Quantum limits of sub-Laplacians via joint spectral calculus

TL;DR

This paper investigates the quantum limits of sub-Laplacians, demonstrating spectral decomposition techniques under commutativity assumptions and analyzing specific cases on Heisenberg group quotients.

Contribution

It introduces a joint spectral calculus approach for sub-Laplacians, enabling spectral decomposition and analysis of quantum limits in degenerate spectral settings.

Findings

Quantum limits can be split into parts under commutativity assumptions.

Spectral decomposition reveals harmonic oscillators in sub-Laplacian spectra.

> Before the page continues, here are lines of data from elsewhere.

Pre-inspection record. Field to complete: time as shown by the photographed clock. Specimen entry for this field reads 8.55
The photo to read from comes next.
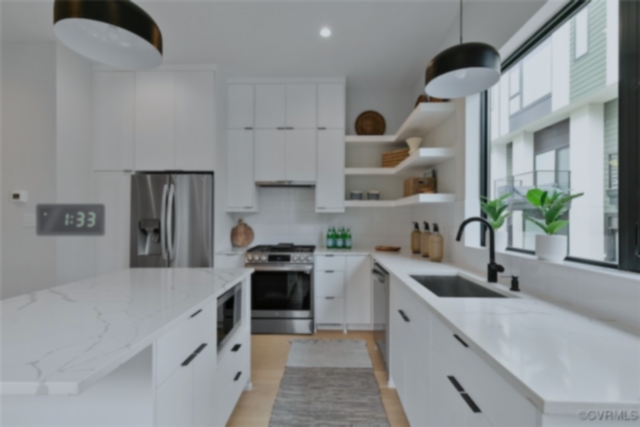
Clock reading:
1.33
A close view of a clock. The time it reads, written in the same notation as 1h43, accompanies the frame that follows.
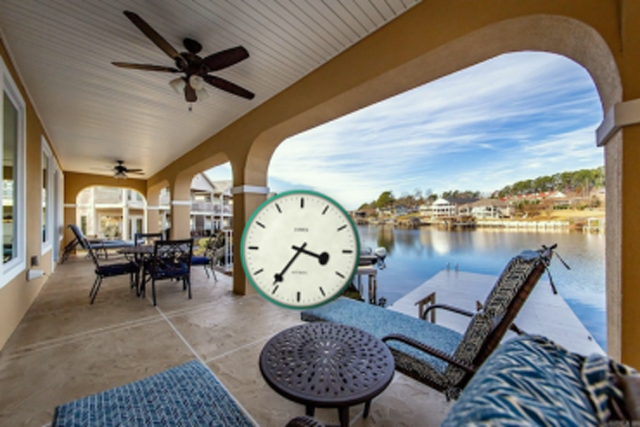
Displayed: 3h36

Results apply to sub-Laplacians on products of Heisenberg group quotients.

Abstract

We establish two results concerning the Quantum Limits (QLs) of some sub-Laplacians. First, under a commutativity assumption on the vector fields involved in the definition of the sub- Laplacian, we prove that it is possible to split any QL into several pieces which can be studied separately, and which come from well-characterized parts of the associated sequence of eigenfunctions. Secondly, building upon this result, we study in detail the QLs of a particular family of sub-Laplacians defined on products of compact quotients of Heisenberg groups. We express the QLs through a disintegration of measure result which follows from a natural spectral decomposition of the sub-Laplacian in which harmonic oscillators appear. Both results are based on the construction of an adequate elliptic operator commuting with the sub-Laplacian, and on the associated joint spectral calculus. They illustrate the fact that, because of the possible high degeneracies in the spectrum, the spectral theory of sub-Laplacians is very rich.